# AngelFins coming to the GTA this Saturday June 11th



## jarmilca (Sep 10, 2009)

Our stops will be as follows:

10:00 a.m. *Starbucks* - Hurontario St and Britannia Rd West just off the 401
10:45 a.m. *The Beer Store* at Weston Road and the 401
11:15 a.m. *Petsmart *- highway 7 and Woodbine Ave

Fish list:

black angelfish (pitch black) - toonie size bodies - $3
koi angelfish with slightly reddish forehead and dorsal fin - toonie size bodies - $3
german blue rams - almost fully grown, spawning regularly - $5 per fish 
Apistogramma cacatuoides triple red (males) - $7 per fish

We are now also selling fish food that we use in our hatchery, here is the list:

Australian freeze dried black worms (your fish will love it but be careful they usually become highly addictive to it ) 50 grams - $25, 100 grams - $45, 200 grams - $85
Community flake food 1lb - $11
Brine shrimp flake food 1lb - $12
Meat lovers flake food 1lb - $12
Super color flake food 1lb - $15
Earthworm sticks 0.5 lb - $6 (cories and plecos favorite)
Brine shrimp sticks 0.5 lb - $6
Premium veggie sticks 0.5 - $6 - excellent food for your shrimp and crabs. These sticks contain a lot of necessary minerals for successful molting.
Quantities are limited. 
More info can be found at our website angelfins.ca or just email us at: [email protected]


----------



## SOUPNAZZI (Sep 24, 2010)

I will be looking for a Male BGR

See you at 10am


----------



## SOUPNAZZI (Sep 24, 2010)

Thank you for the male GBR and the blackworms


----------



## jarmilca (Sep 10, 2009)

You are welcome, it was pleasure meeting you.


----------

[Collected data]
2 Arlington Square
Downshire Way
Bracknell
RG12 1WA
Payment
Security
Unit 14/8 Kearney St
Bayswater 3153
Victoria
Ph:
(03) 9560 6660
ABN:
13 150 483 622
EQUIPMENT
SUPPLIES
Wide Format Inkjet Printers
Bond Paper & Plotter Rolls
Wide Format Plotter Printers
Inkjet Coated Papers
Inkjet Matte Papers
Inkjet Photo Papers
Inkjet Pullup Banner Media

* [Instructions to follow]
Can you copy out the part of the AngelFins sale thread that begins at "We are now also" and stops after "Quantities are limited."?

* [Completed exercise]
We are now also selling fish food that we use in our hatchery, here is the list:

Australian freeze dried black worms (your fish will love it but be careful they usually become highly addictive to it ) 50 grams - $25, 100 grams - $45, 200 grams - $85
Community flake food 1lb - $11
Brine shrimp flake food 1lb - $12
Meat lovers flake food 1lb - $12
Super color flake food 1lb - $15
Earthworm sticks 0.5 lb - $6 (cories and plecos favorite)
Brine shrimp sticks 0.5 lb - $6
Premium veggie sticks 0.5 - $6 - excellent food for your shrimp and crabs. These sticks contain a lot of necessary minerals for successful molting.
Quantities are limited.